/easy-flipkart-scrap

An easy python (BeautifulSoup, selenium) based modular web scrapper for flipkart.

Primary LanguagePython

easy-flipkart-scrap

scrap should be performed sequentially

Workflow

  • Create virtual environment, and activate it
  • pip install -r requirement.txt

Inorder to scrap; sequentially follow the step,

  1. collect all the products listing

python products.py

  1. collect all product details

python productDetails.py

  1. collect all seller details wrt to product detail

python seller.py

OUTPUT: after running sequentially above steps desired files to expect are : unique_pro.csv, unique_pro_details.csv, unique_seller.csv

All the functions within the steps are mentioned below, in order to run just one function comment other function :P

products listing

1- def get_product_listing()

input

PAGE: 10

URL: https://www.flipkart.com/books/literature-books/pr?sid=bks,w4n&wid=3.productCard.PMU_V2_3&page=

donot miss to add &page= at end of the URL [NOTE: I have not included logic to scrap page numbers]

output

output will be files eg: pro1.csv, pro2.csv, pro3.csv, pro4.csv ..... pro10.csv

2- def get_unique_pid_mapping()

input

Enter as described in input, in our case enter 10

output

unique_pro.csv

File contains unique products found from all the product listed on all pages pro1.csv, pro2.csv......

Product details

1- def extract_product_details()

input

internal: unique_pro.csv

internally based on file generated from above steps

output

proDetail1.csv, proDetail2.csv, proDetail3.csv ......... proDetailX.csv

each productDetailx.csv page contains 50 unique product details [X = total unique products / 50]

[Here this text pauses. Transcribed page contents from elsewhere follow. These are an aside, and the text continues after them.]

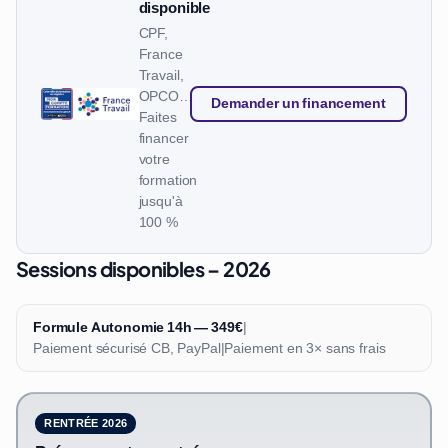
disponible
CPF,
France
Travail,
OPCO…
Demander un financement
Faites
financer
votre
formation
jusqu'à
100 %
Sessions disponibles – 2026
Formule Autonomie 14h — 349€
|
Paiement sécurisé CB, PayPal
|
Paiement en 3× sans frais
RENTRÉE 2026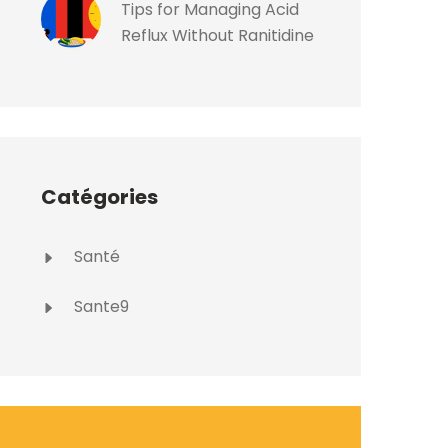
Tips for Managing Acid
Reflux Without Ranitidine
Catégories
Santé
Sante9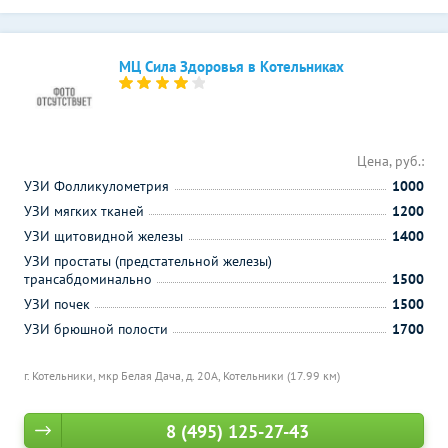
МЦ Сила Здоровья в Котельниках
Цена, руб.:
УЗИ Фолликулометрия
1000
УЗИ мягких тканей
1200
УЗИ щитовидной железы
1400
УЗИ простаты (предстательной железы)
трансабдоминально
1500
УЗИ почек
1500
УЗИ брюшной полости
1700
г. Котельники, мкр Белая Дача, д. 20А,
Котельники (17.99 км)
8 (495) 125-27-43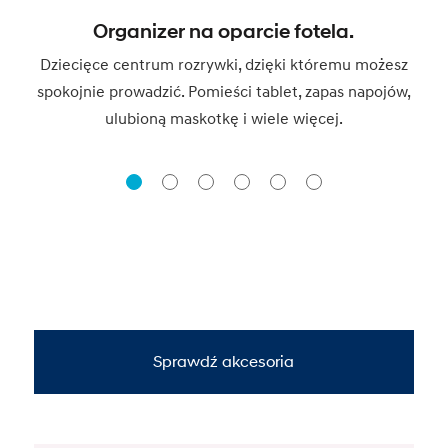
Organizer na oparcie fotela.
Dziecięce centrum rozrywki, dzięki któremu możesz
spokojnie prowadzić. Pomieści tablet, zapas napojów,
ulubioną maskotkę i wiele więcej.
Sprawdź akcesoria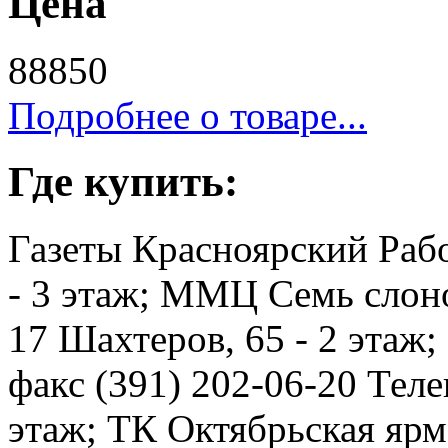
Цена
88850
Подробнее о товаре...
Где купить:
Газеты Красноярский Рабо
- 3 этаж; ММЦ Семь слоно
17 Шахтеров, 65 - 2 этаж
факс (391) 202-06-20 Телев
этаж; ТК Октябрьская ярма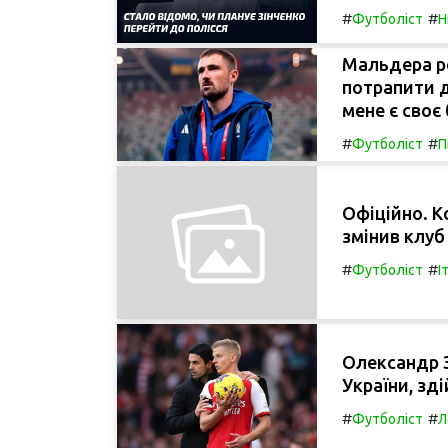
#
#
Футболіст
Н
Мальдера р
потрапити д
мене є своє
#
#
Футболіст
П
Офіційно. К
змінив клуб 
#
#
Футболіст
І
Олександр З
України, зд
#
#
Футболіст
Л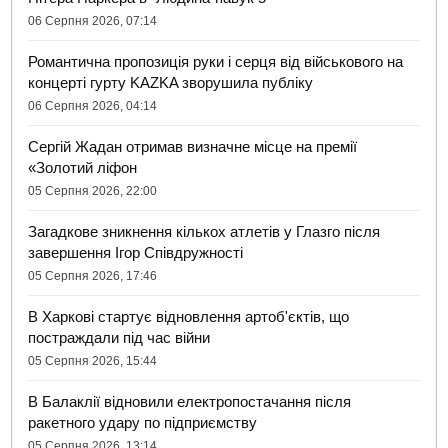
06 Серпня 2026, 07:14
Романтична пропозиція руки і серця від військового на
концерті гурту KAZKA зворушила публіку
06 Серпня 2026, 04:14
Сергій Жадан отримав визначне місце на премії
«Золотий ліфон
05 Серпня 2026, 22:00
Загадкове зникнення кількох атлетів у Глазго після
завершення Ігор Співдружності
05 Серпня 2026, 17:46
В Харкові стартує відновлення артоб'єктів, що
постраждали під час війни
05 Серпня 2026, 15:44
В Балаклії відновили електропостачання після
ракетного удару по підприємству
05 Серпня 2026, 13:14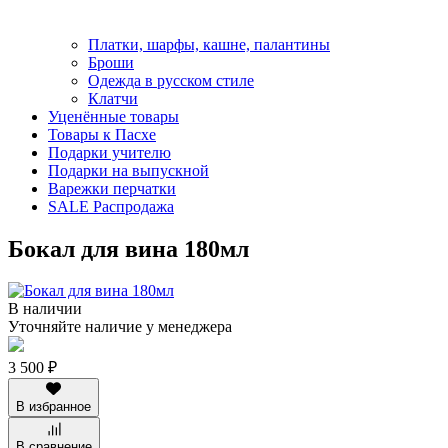
Платки, шарфы, кашне, палантины
Броши
Одежда в русском стиле
Клатчи
Уценённые товары
Товары к Пасхе
Подарки учителю
Подарки на выпускной
Варежки перчатки
SALE Распродажа
Бокал для вина 180мл
В наличии
Уточняйте наличие у менеджера
3 500 ₽
В избранное
В сравнение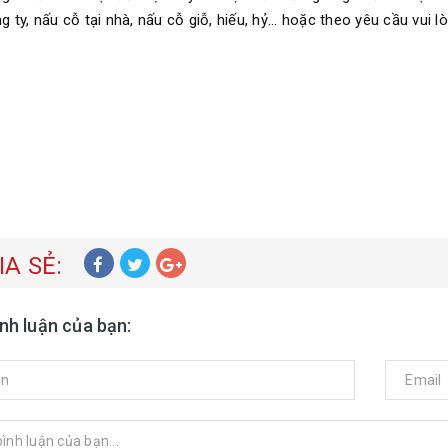
 ty, nấu cỗ tại nhà, nấu cỗ giỗ, hiếu, hỷ... hoặc theo yêu cầu vui l
IA SẺ:
ình luận của bạn: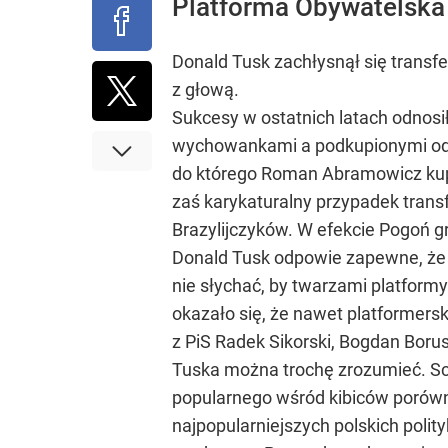
Platforma Obywatelska 
Donald Tusk zachłysnął się transfe
z głową.
Sukcesy w ostatnich latach odnosił
wychowankami a podkupionymi od i
do którego Roman Abramowicz kupowa
zaś karykaturalny przypadek transf
Brazylijczyków. W efekcie Pogoń gra
Donald Tusk odpowie zapewne, że
nie słychać, by twarzami platform
okazało się, że nawet platformersk
z PiS Radek Sikorski, Bogdan Borus
Tuska można trochę zrozumieć. Sch
popularnego wśród kibiców porówna
najpopularniejszych polskich poli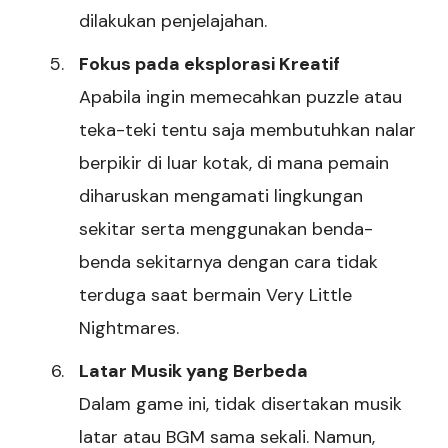
dilakukan penjelajahan.
Fokus pada eksplorasi Kreatif
Apabila ingin memecahkan puzzle atau
teka-teki tentu saja membutuhkan nalar
berpikir di luar kotak, di mana pemain
diharuskan mengamati lingkungan
sekitar serta menggunakan benda-
benda sekitarnya dengan cara tidak
terduga saat bermain Very Little
Nightmares.
Latar Musik yang Berbeda
Dalam game ini, tidak disertakan musik
latar atau BGM sama sekali. Namun,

2 - def get_unique_pid_mapping()

input

internal: unique_pro.csv

internally based on file generated from above steps

output

unique_pro_details.csv

seller details

1 - def extract_seller()

input

internal: unique_pro_details.csv

internally based on file generated from above steps

output

seller1.csv, seller2.csv, ..... sellerX.csv

2 - get_unique()

input

internally based on file generated from above steps

output

unique_seller.csv

Make this work in future

Changing the harcoded class name can bring the desired results. check for @HARDCODE tag to find harcoded attributes. Extracting has majorly been done using .text in beautiful soup object.